A força superior (nosso Deus) e a força interior (nosso ânimo), juntas, fazem a diferença e nos ajudam a nunca desistir nem esmorecer. Para cumprir nossa missão vicentina, só mesmo uma força divina que nos move para frente, ao mesmo tempo em que nossa força de vontade interior não nos deixa estagnar. Na verdade, em geral, essas características são comuns em pessoas que desenvolvem atividades voluntárias. Elas sabem que, além da vontade própria, há uma força superior (que nós católicos chamados de Deus) que as estimula a ajudar.

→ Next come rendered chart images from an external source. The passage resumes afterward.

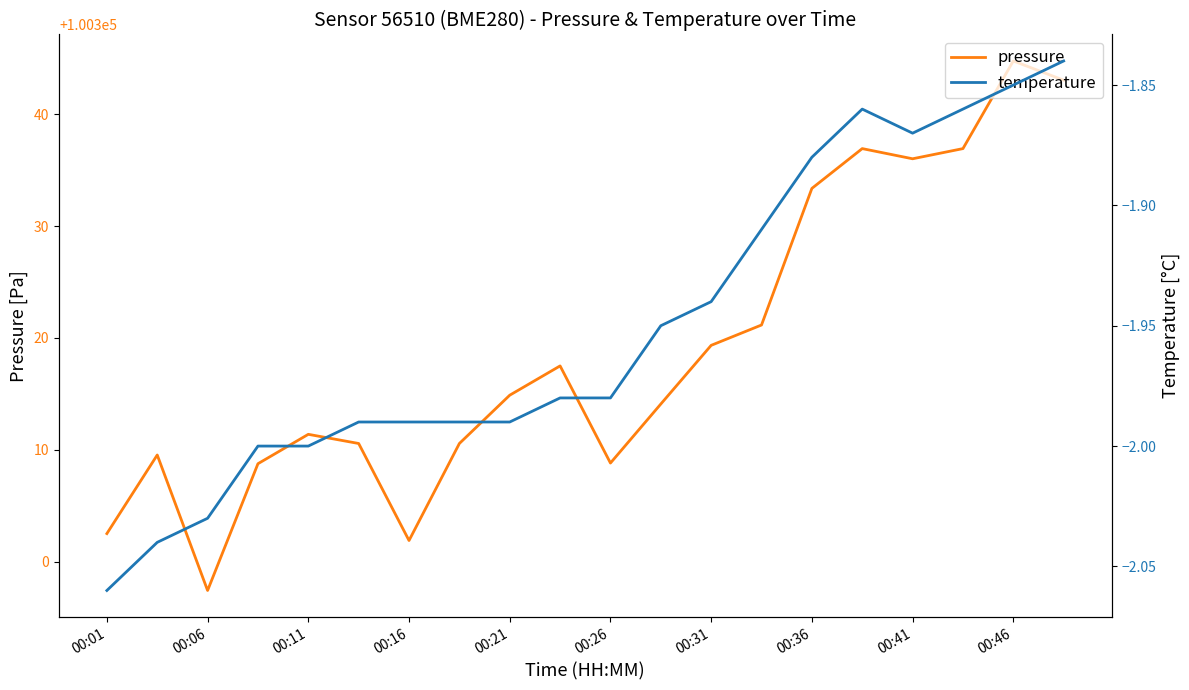

Which series has the largest total across all categories?

pressure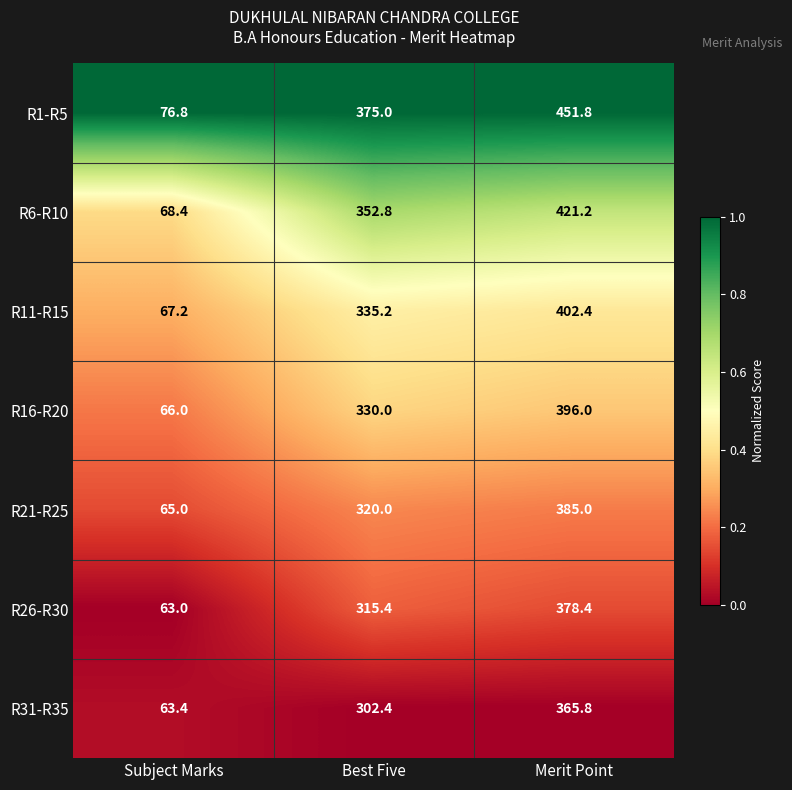

Reading left to right, what are all the values shown in this chart?

R1-R5: Subject Marks=76.8	Best Five=375.0	Merit Point=451.8
R6-R10: Subject Marks=68.4	Best Five=352.8	Merit Point=421.2
R11-R15: Subject Marks=67.2	Best Five=335.2	Merit Point=402.4
R16-R20: Subject Marks=66.0	Best Five=330.0	Merit Point=396.0
R21-R25: Subject Marks=65.0	Best Five=320.0	Merit Point=385.0
R26-R30: Subject Marks=63.0	Best Five=315.4	Merit Point=378.4
R31-R35: Subject Marks=63.4	Best Five=302.4	Merit Point=365.8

Os assistidos precisam ver em nós essas duas forças (a superior e a interior); eles também precisam ver Deus em nossos gestos e ser motivados por nós a vencerem na vida. Se nós vicentinos não conseguirmos ser a luz e o sal, como Jesus Cristo nos pediu, como eles poderão se espelhar em nós e crescer? Nossas forças precisam se converter em combustível e fermento para eles.

Temos que mostrar aos nossos assistidos que todos nós temos essa força interior, sem exceção. O Pai criou os seus filhos iguais e a cada um deu essa força. O que ocorre é que muitos não acreditam em seu potencial interno, pensando que não são capazes, e por isso, muitas vezes, abandonam o caminho que se abre à sua frente.

Dentro de cada um de nós, existe uma tremenda força interior, capaz de nos fazer continuar a jornada, enfrentando qualquer obstáculo que apareça. Ela é uma força que faz com que descubramos que somos capazes de atravessar as tormentas e ir em busca de um novo horizonte. E com a ajuda da força superior (nosso Deus onipotente e salvador), nada nos impedirá.